On June 24, an en banc panel of the Fourth Circuit Court of Appeals upheld Virginia’s ban on partial birth abortion, overturning the earlier ruling of a three-judge panel striking down the law. Judge J. Harvie Wilkinson wrote a powerful concurrence to that decision, excerpts of which are printed below.
This is a brutal business for which we are asked to provide constitutional protection, and nothing in law or precedent requires that we do so. To explain that belief requires consideration of three time periods: past, present, and future.
It is inconceivable that the founding generation or the drafters of the Fourteenth Amendment thought that their Constitution dealt with the subject of partial birth abortion. The text of the Constitution does not touch on partial birth abortion, much less sanctify it.
There was nothing in the debates leading to the Constitution’s or the Amendment’s ratification that even approached the matter or anything fairly analogous to it. And if historical practice is any guide, our forebears would have been amazed to discover that the Constitution had whisked the issue of partial birth abortion from the legislative branch and through some mysterious process assigned it to the courts.
Indeed, it is unthinkable the Framers meant to put their imprimatur on a singularly controversial method of abortion so unconnected to those struggles that led to the formation of this nation. Nor does protection for this method of abortion find a foothold in the ideals of equality and liberation from bondage that motivated the conflict out of which the Fourteenth Amendment grew. It disrespects our forebears to make such inventions of their intentions and to invoke the greatness of their creation for ending the creation of a life halfway into this world.
Controversy over abortion has raged in the decades since Roe v. Wade, 410 U.S. 113 (1973). In truth, the matter of early-term abortions is a difficult and intractable one. On one hand, the choice of a female to abort a fetus is not only intimate but agonizing. No one wants to see a ban drive young women into unsafe circumstances. I understand the argument too that a momentary lapse in judgment should not be the occasion for severe burdens that may handicap a woman’s education and career throughout life. See Gonzales v. Carhart, 550 U.S. at 171–72 (Ginsburg, J., dissenting).
On the other hand, it is unsettling to tamper with the most sacred of life’s cycles and disquieting for those here on earth to pull the ladder up on those who would join the human company. . . . To invalidate Virginia’s statute on its face solely because it applies in this highly unusual circumstance is to say that courts have the ability not merely to create non-textual rights but to oversee their infinite permutations. To say further that the Virginia legislature cannot act to preserve humane ideals of protecting life not only traduces the views of past generations but denies present generations the opportunity to act upon the best and noblest of impulses.

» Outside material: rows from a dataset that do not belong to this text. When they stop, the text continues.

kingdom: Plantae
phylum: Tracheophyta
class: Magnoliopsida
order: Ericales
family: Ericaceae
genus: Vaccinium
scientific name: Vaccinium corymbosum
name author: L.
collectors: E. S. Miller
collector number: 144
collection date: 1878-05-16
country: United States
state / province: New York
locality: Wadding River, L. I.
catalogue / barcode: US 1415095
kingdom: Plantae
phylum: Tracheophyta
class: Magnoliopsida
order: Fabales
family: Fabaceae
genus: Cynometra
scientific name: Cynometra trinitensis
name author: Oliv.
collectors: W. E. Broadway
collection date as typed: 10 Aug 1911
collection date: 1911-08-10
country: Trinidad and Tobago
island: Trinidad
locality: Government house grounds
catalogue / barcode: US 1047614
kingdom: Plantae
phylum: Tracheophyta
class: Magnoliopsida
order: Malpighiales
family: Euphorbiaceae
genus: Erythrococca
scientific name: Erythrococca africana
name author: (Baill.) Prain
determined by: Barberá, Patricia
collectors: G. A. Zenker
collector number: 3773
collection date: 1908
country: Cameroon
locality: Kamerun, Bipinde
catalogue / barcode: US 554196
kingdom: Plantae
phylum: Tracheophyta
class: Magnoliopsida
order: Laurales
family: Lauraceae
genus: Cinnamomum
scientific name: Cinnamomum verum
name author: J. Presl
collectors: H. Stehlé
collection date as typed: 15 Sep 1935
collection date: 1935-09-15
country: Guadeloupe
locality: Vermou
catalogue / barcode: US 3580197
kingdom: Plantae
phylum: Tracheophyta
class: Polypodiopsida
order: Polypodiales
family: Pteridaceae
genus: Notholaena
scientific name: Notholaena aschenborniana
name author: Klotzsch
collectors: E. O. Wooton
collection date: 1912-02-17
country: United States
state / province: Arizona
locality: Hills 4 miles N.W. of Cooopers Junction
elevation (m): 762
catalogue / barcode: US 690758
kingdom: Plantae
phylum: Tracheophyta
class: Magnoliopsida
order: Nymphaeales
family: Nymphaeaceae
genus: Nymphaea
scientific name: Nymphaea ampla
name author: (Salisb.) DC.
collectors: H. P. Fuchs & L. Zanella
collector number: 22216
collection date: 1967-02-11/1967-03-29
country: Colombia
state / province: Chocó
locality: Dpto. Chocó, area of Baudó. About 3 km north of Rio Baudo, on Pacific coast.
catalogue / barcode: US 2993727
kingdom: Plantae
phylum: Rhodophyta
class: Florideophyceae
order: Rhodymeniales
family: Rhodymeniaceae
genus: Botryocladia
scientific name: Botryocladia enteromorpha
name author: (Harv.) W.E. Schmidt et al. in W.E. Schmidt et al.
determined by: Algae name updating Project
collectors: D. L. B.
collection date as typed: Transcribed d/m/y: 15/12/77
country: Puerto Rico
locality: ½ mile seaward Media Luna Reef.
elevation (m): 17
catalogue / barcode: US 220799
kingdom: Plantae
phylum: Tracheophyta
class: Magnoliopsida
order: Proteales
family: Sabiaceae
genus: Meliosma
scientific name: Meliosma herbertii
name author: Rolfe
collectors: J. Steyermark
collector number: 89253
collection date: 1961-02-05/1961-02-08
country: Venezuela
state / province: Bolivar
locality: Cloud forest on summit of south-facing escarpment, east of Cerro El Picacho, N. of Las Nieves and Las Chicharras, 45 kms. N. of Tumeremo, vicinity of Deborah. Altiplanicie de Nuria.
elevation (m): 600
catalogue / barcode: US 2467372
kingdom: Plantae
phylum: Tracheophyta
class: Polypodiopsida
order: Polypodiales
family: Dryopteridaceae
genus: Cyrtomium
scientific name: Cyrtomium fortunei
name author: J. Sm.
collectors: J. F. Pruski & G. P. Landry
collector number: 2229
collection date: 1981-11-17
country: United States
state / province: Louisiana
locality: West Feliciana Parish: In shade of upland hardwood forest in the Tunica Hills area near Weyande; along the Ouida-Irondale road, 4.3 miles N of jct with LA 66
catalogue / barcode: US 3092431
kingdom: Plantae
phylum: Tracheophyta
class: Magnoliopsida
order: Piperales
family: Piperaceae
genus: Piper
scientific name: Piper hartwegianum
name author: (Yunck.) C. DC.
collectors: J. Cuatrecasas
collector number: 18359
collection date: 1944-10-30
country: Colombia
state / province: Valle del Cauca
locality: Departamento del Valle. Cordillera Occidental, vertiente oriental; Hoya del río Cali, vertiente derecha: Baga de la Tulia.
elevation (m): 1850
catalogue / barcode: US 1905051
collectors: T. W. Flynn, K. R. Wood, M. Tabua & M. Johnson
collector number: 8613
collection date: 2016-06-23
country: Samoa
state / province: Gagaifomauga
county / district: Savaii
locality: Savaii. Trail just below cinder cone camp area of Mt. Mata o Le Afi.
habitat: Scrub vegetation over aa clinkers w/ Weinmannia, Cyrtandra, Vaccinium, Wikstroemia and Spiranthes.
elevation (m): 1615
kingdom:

All civilizations will be measured in the fullness of time. Perhaps fine art, great invention, sustained prosperity, or enhanced longevity mark the quality of civilized life. Perhaps, I say, because there must be something more. How a society treats its most vulnerable members may do more than grandiosity to shape its lasting worth. A partially born child is among the weakest, most helpless beings in our midst and on that account exerts a special claim on our protection. So we can talk at length about facial challenges and as-applied challenges, and “standard D&E” procedures and “intact D&E” procedures, and “anatomical landmarks,” and “disarticulation,” and “fetal demise.” And we can deploy this terminology to disguise what is happening, in the name of our founding document no less.
The future, however, will not be similarly misled. The fact is that we—civilized people—are retreating to the haven of our Constitution to justify dismembering a partly born child and crushing its skull. Surely centuries hence, people will look back on this gruesome practice done in the name of fundamental law by a society of high achievement. And they will shudder. . . . Such treatment of the truly helpless will not stand the test of time. Virginia’s statute invokes the consent of the governed to soften the sting of the impending rebuke.
Our invocation of precepts found nowhere in the Constitution’s text or history will not provide us a comparable defense. Where the people’s will and moral claims on behalf of the powerless are aligned, plying the Constitution to defeat both is a wrong future generations will not overlook. They will understand this inversion of law’s legitimate role in protecting the weak, and they will ask: “What on earth were they thinking? What on earth were they thinking?”